Bei Doppelhaushälften oder Reihenhäusern mit gemeinsamer Trenndecke aus Stahlbeton ist eine Beschwerde besonders häufig: "Ich höre jeden Schritt aus der Nachbarwohnung." Das Gefühl ist real – die Frage ist nur, ob es sich um eine subjektive Wahrnehmung oder um einen tatsächlichen, messbaren Mangel handelt. Genau hier hilft ein rein subjektiver Eindruck nicht weiter.
Warum "Hinhören" keine Diagnose ist
Schallempfinden ist hochgradig individuell und tageszeit- sowie nutzungsabhängig. Ob ein Trittschallschutz die normativen Anforderungen erfüllt oder nicht, lässt sich nicht durch Zuhören feststellen, sondern nur durch eine genormte akustische Messung – durchgeführt von einem unabhängigen, akkreditierten Labor nach den Verfahren des spanischen Baurechts (CTE) und den einschlägigen UNE-Normen.
Wie eine belastbare Prüfung abläuft
Bei einer normgerechten Messung des Trittschallschutzes wird ein genormtes Klopfwerk in der Wohnung über der Trenndecke betrieben, während in der darunterliegenden Wohnung der resultierende Schalldruckpegel gemessen wird. Das Ergebnis wird mit dem im CTE festgelegten Grenzwert für die jeweilige Bauteilkonstruktion verglichen. Erst dieses Ergebnis erlaubt eine objektive Aussage – nicht der subjektive Eindruck der Bewohner.

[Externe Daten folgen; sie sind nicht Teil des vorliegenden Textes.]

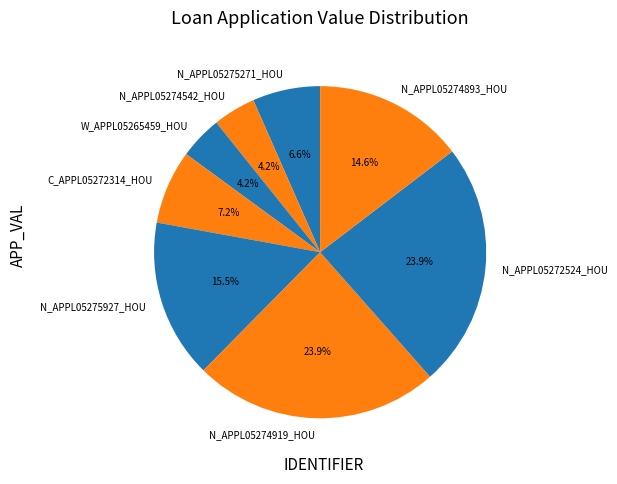

Between N_APPL05274893_HOU and N_APPL05272524_HOU, which is larger?

N_APPL05272524_HOU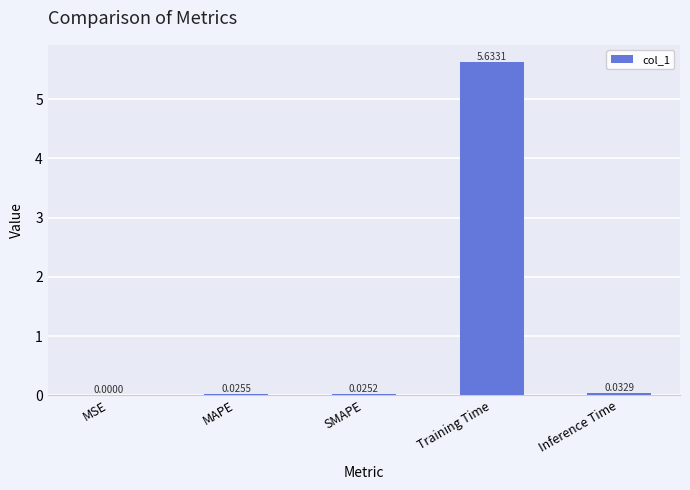

At which label is the value closest to 2?

Inference Time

Wer die Kosten der Prüfung trägt
Ein in der Praxis sinnvoller und fairer Grundsatz lautet: Bestätigt die Messung, dass der Trittschallschutz die gesetzlichen Mindestwerte nicht erreicht, trägt der Bauträger bzw. das ausführende Unternehmen sowohl die Kosten der Messung als auch die notwendigen Sanierungsmaßnahmen. Liegen die gemessenen Werte dagegen innerhalb der zulässigen Grenzen, geht die Prüfung zulasten der Eigentümerseite. Diese Kostenregel schafft einen Anreiz, die Messung erst nach einer plausiblen technischen Einschätzung zu beauftragen, statt vorschnell.

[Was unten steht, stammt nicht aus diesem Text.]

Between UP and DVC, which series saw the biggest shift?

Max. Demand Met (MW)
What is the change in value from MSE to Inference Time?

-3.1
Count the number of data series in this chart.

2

Warum das für Käufer und Bauherren relevant ist
Trittschallschutz zwischen Doppelhaushälften oder übereinanderliegenden Wohnungen hängt stark von der Bauweise der Trenndecke, der Entkopplung des Bodenaufbaus und eventuell vorhandener zusätzlicher Dämmschichten ab. Wird bei der Ausführung an dieser Entkopplung gespart, zeigt sich das oft erst nach dem Einzug – wenn eine nachträgliche Korrektur erheblich aufwendiger ist als eine korrekte Erstausführung.